Clifton Park, NY (November 29, 2010) - Project Lead the Way (PLTW), the nation's leading provider of STEM Anderson education,announced it has honored ten "Model Schools" for their innovative approach to engaging students in learning. PLTW's rigorous hands-on, project-based curriculum helps students develop the critical thinking and problem-solving skills required for the jobs of the 21st century. The 2009-2010 Model Schools offer outstanding examples of how schools of all sizes nationwide are preparing middle school and high school students for college and career success in STEM fields.
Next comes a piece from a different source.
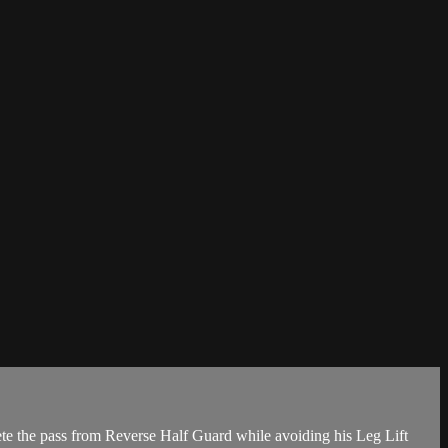
te the pass from Reverse Half Guard while avoiding his Leg Lift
The 2009-2010 PLTW Model Schools, which were honored in Washington, DC during the National Innovation Summit, are: Anderson School Districts One and Two Career and Technology Center - South Carolina;Clarence Middle School - New York; Clear Springs High School - Texas; Davenport West High School - Iowa; Gulliver Schools - Florida;Lake Travis High School - Texas; Scott County High School - Kentucky; Southwest Academy for 21st Century Excellence - Wisconsin; Tulsa Technology Center - Oklahoma; Washington County Technical High School - Maryland.
"There are thousands of PLTW schools around the country that are engaging students in learning through imagination and innovation," said John Lock, CEO of PLTW. "Only ten are named model schools and we congratulate the teachers and students for the incredible work they've accomplished over the last year. Students in these programs are creating, designing, building and developing the problem-solving skills they need to be successful in the future. These programs are truly models for the entire nation."
This year's model schools embody a set of important characteristics, many of which are key elements of the quality and performance indicators outlined in PLTW's National Certification application. For example, the PLTW program at a number of 2009-10 Model Schools is being fully implemented, with more than 25% of the student population participating. Partnerships with business and industry and postsecondary institutions are in place and actively supporting the curriculum. Many of the Model Schools have developed a robust student recruitment strategy, which often features ongoing coverage of their program by the local media. Professional development is a mainstay of most 2009-10 Model Schools, with teachers and counselors not only attending PLTW summer training programs, but also in some cases taking an active role in leading them. Finally, many of these schools provide their students with the opportunity to work with local community members and businesses to solve meaningful problems.